• _The records_
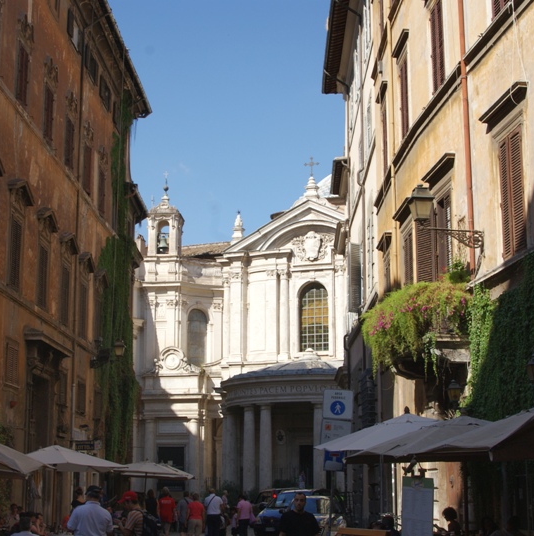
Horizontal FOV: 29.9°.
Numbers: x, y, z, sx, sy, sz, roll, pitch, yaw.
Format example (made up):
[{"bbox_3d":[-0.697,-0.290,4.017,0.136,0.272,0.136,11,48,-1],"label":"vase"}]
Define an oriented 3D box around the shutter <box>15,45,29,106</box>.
[{"bbox_3d":[-7.917,-6.262,32.608,0.060,1.831,1.136,-1,-13,3],"label":"shutter"}]

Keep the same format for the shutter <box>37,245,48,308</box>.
[{"bbox_3d":[-7.749,0.307,34.618,0.060,2.005,1.157,-1,-13,3],"label":"shutter"}]

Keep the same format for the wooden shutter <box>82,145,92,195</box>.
[{"bbox_3d":[-7.459,-4.058,41.660,0.060,1.915,1.237,-1,-13,3],"label":"wooden shutter"}]

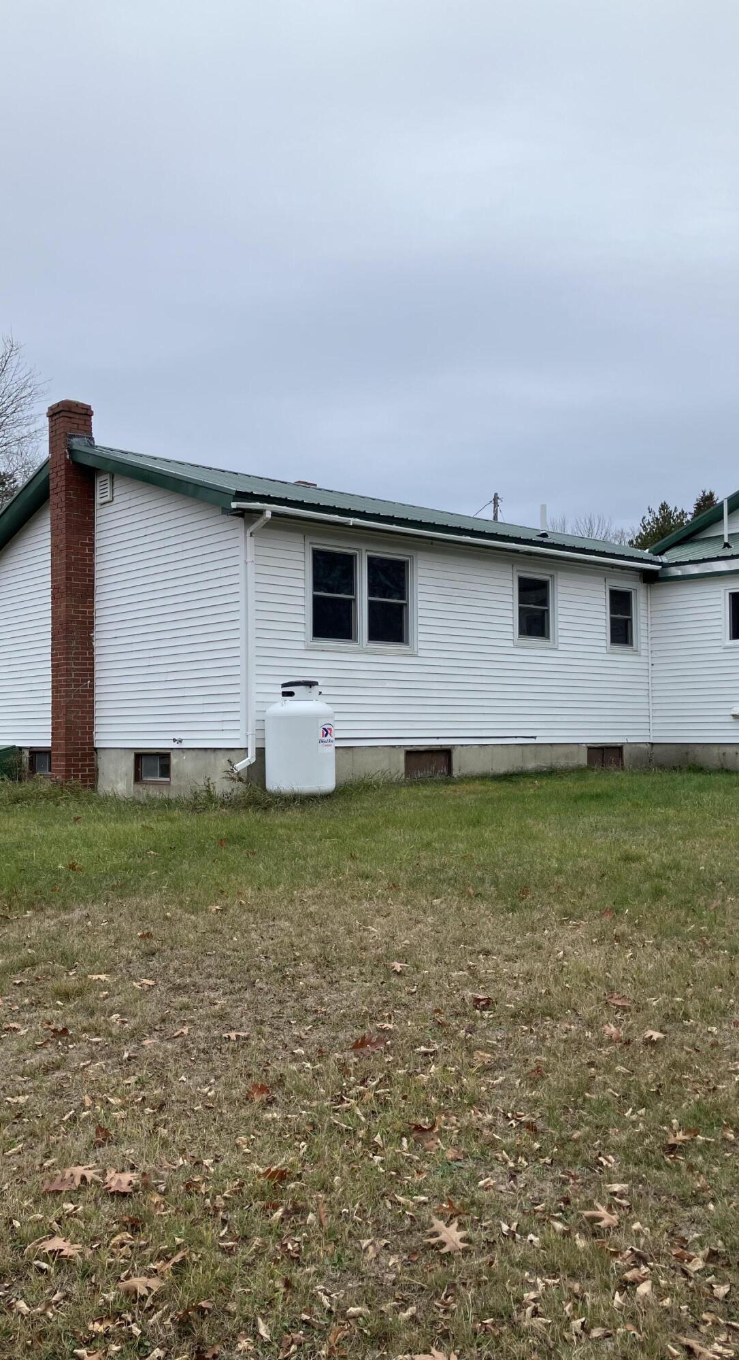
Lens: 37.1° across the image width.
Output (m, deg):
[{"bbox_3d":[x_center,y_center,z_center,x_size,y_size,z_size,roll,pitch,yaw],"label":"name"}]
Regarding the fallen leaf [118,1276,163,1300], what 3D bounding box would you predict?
[{"bbox_3d":[-0.545,1.451,2.627,0.120,0.045,0.085,0,1,0],"label":"fallen leaf"}]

• _Aim of the exercise_
All entries must come back exactly as written, though without their pictures.

• _Answer to this problem_
Horizontal FOV: 29.9°.
Numbers: x, y, z, sx, sy, sz, roll, pitch, yaw.
Format example (made up):
[{"bbox_3d":[-0.697,-0.290,4.017,0.136,0.272,0.136,11,48,-1],"label":"vase"}]
Define an oriented 3D box around the shutter <box>15,45,29,106</box>.
[{"bbox_3d":[-7.917,-6.262,32.608,0.060,1.831,1.136,-1,-13,3],"label":"shutter"}]

Keep the same format for the shutter <box>37,245,48,308</box>.
[{"bbox_3d":[-7.749,0.307,34.618,0.060,2.005,1.157,-1,-13,3],"label":"shutter"}]

Keep the same format for the wooden shutter <box>82,145,92,195</box>.
[{"bbox_3d":[-7.459,-4.058,41.660,0.060,1.915,1.237,-1,-13,3],"label":"wooden shutter"}]

Lens: 37.1° across the image width.
Output (m, deg):
[{"bbox_3d":[x_center,y_center,z_center,x_size,y_size,z_size,roll,pitch,yaw],"label":"name"}]
Regarding the fallen leaf [118,1276,163,1300], what 3D bounding box would you predict?
[{"bbox_3d":[-0.545,1.451,2.627,0.120,0.045,0.085,0,1,0],"label":"fallen leaf"}]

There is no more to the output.